[Ketolides and oxazolidinones. Mechanisms of action and antibacterial spectrum]

Abstract

CHANGING RESISTANCE OF GRAM-POSITIVE COCCI: Several new families of antibiotics are under development in response to the changing resistance of Gram-positive cocci. Linezolide, the leading member of the oxazolidinone family and telithromycin and ABT-773, leading members of the ketolide family have reached an advanced stage of development. INHIBITION OF PROTEIN SYNTHESIS: Oxazolidinones and ketolides inhibit protein synthesis at different levels. Oxazolidinones inhibit formation of the 70S initiation complex and ketolides block the protein elongation step by inhibiting peptidyl transferase. MECHANISMS OF RESISTANCE: To date, no cross resistance of linezolide with other antibiotic families used for the treatment of Gram-positive bacteria has been observed. It is quite difficult to obtain resistant mutants in the laboratory but two point mutations on the 23S ribosome fraction have been described in vivo.

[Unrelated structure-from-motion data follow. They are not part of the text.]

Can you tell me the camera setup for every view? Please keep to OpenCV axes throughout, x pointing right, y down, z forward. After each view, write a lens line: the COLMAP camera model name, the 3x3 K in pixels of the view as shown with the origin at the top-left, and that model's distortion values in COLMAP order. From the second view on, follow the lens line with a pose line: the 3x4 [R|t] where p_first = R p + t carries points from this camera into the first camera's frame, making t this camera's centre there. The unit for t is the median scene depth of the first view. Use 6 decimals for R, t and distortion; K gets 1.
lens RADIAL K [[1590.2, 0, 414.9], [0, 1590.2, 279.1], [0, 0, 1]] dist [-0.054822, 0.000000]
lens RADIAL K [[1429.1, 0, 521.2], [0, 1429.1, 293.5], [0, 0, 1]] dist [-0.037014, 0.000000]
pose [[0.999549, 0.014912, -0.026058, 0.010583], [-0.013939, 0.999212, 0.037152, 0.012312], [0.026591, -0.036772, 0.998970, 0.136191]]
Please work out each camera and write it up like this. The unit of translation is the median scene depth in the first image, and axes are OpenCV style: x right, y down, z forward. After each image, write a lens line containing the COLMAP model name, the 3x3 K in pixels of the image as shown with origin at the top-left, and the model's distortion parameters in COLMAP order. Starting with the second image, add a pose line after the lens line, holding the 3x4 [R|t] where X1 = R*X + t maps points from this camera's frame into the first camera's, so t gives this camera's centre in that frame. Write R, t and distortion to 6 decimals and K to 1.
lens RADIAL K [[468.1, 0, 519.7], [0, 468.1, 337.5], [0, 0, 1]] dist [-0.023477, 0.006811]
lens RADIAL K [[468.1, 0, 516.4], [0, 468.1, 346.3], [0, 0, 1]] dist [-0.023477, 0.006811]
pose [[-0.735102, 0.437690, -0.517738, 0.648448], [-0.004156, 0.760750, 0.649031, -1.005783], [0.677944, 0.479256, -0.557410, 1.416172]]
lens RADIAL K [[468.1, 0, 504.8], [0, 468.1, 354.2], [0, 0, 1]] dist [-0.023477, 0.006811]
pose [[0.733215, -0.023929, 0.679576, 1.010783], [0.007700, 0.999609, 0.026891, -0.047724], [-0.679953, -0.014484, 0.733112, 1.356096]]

Resistance of Gram-positive cocci to macrolides occur via mechanisms altering the target (methylation of 23S rRNA or ribosome protein mutations) or via mechanisms involving active efflux. LINEZOLIDE: Linezolide is highly active in vitro against meticillin-resistant Staphylococcus aureus (MRSA), against Streptococcus including resistant pneumococcal strains, and against glycopeptide-resistant E. faecium and E. faecalis strains. TELITHROMYCIN AND ABT-773: These ketolides are active against Streptococcus and Pneumococcus strains exhibiting erythromycin-inducible resistance and resistance by active efflux. In addition, these antibiotics are highly active against other bacteria causing respiratory tract infections (Moraxella and Haemophilus), anaerobic germs and intracellular germs (Legionella).